Even the Times rankings sees Australian universities performing well when broken down into disciplines, rather than according to a general “reputation” measure.

In Arts and Humanities we have 3 in the top 20, in Engineering and Technology we have 3 in the top 50, 4 in the top 50 for Clinical and pre-clinical Health (i.e. medicine), 5 in the top 50 for Social Sciences and 2 for both Life and Physical Sciences.

Oddly, Pyne seems unwilling to advertise this good news.

But while the policy development may have been woefully underdone, Pyne also stuffed up the politics.

He bizarrely threatened to withhold funding for the National Collaborative and Research Infrastructure Scheme – which potentially would have seen 1,700 researchers lose their jobs (not to mention the lost research) unless the crossbench senators voted for his bill.

Not surprisingly the senators reacted as would most when threatened – they told him to get stuffed.

This then saw a tortuous response from Pyne, wherein he withdrew the threat and tried to make it look like he was doing the cross bench senators a favour.

This was despite him telling Cassidy on Sunday that “there are consequences for not voting for this reform, and that's very important for the crossbenchers to understand. The consequences are that potentially 1,700 researchers will lose their jobs”.

It seems the only consequence was that such a threat made Pyne look like a goose.

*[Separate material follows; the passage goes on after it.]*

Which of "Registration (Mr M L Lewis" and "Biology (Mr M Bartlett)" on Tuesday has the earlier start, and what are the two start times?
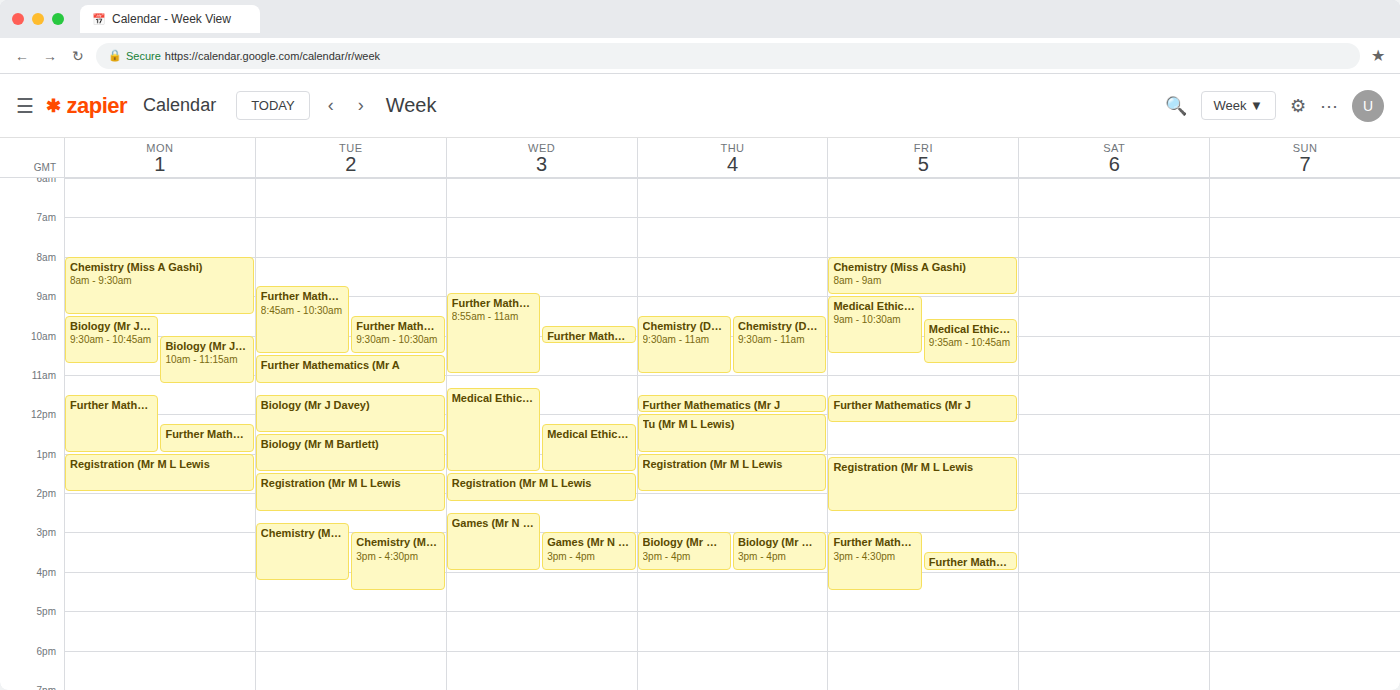
"Biology (Mr M Bartlett)" 12:30 PM; "Registration (Mr M L Lewis" 1:30 PM.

And so by Monday that consequence was no more. How to explain the change? Well, Pyne went on Sky News and told David Speers that he had “cleared it away”, that he “fixed it” that “he had dealt with it”.

How had he done this?

Well, he told Speers, “I’ve fixed it. I’m a fixer ... I’ve fixed it by funding it in another way which you’ll find out in the Budget.”

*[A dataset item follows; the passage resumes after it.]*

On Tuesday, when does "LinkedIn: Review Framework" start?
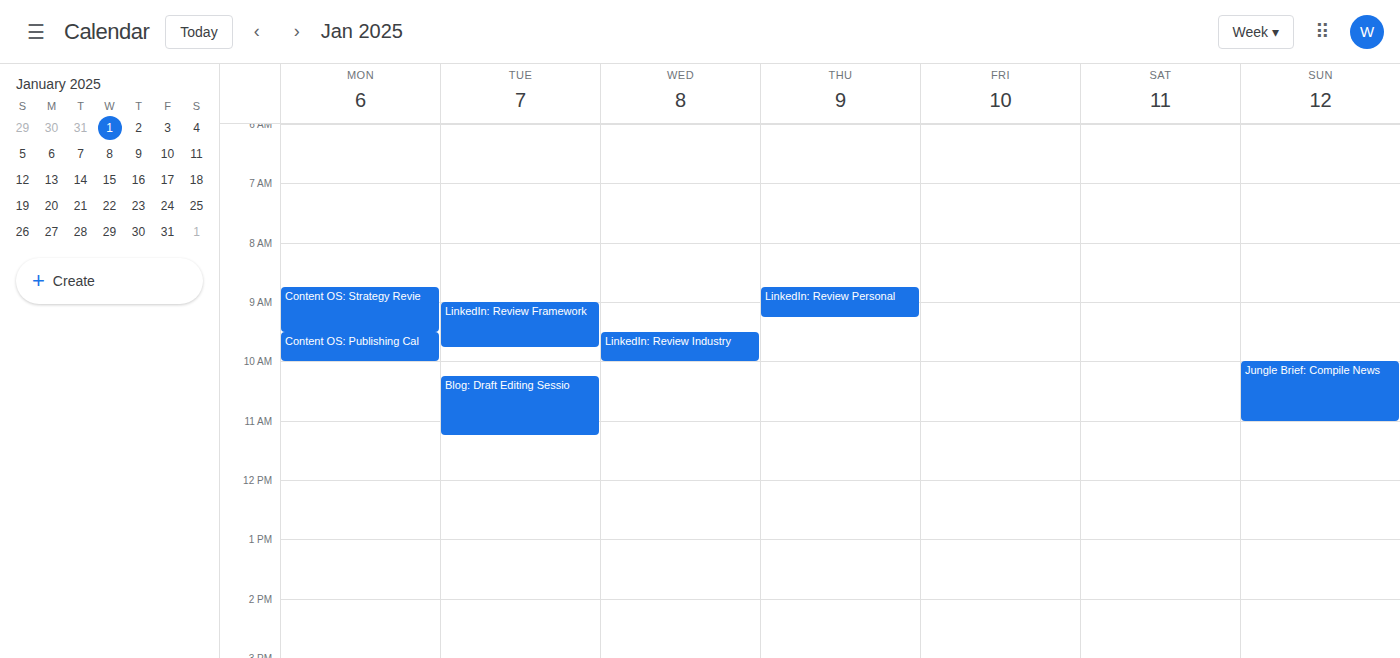
9:00 AM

He even suggested that it wasn’t he who had made it a central issue, but the crossbenchers, and that he “had cleared it away”.

It’s a bit like purposefully breaking a shop window, and suggesting the shop owner is the one who made it a big issue, and that your sweeping up the glass was meeting him halfway.

Speers rather naturally enough asked Pyne why we needed to wait till the Budget to find out what cuts he had made elsewhere to fund the legislation – and bear in mind this was legislation that had yet to be voted on in the Senate, so surely it was important to know how he proposed to fund some of the costs.

And when you consider that since losing the vote, it has been revealed Pyne had proposed to Liberal Democrat senator, David Leyonhjelm, possibly fining universities whose graduates had not paid back their HECS, knowing just what Pyne has in store for the sector is pretty important – because any dopey idea seems to be on the table. 

But Pyne just replied to Speers, with the look of a man who thinks he is being very clever, but whom everyone in the room thinks is a dill, “I want it to be a surprise for you.”

At a certain point someone might let Pyne know that he gave us a surprise last time in the Budget and Australians reacted with rather less than glee.

I guess some people need to be taught a lesson more than once for it to stick – especially those who think they are so clever they don’t need to be taught. 

Greg Jericho is an economics and politics blogger and writes for The Guardian and The Drum.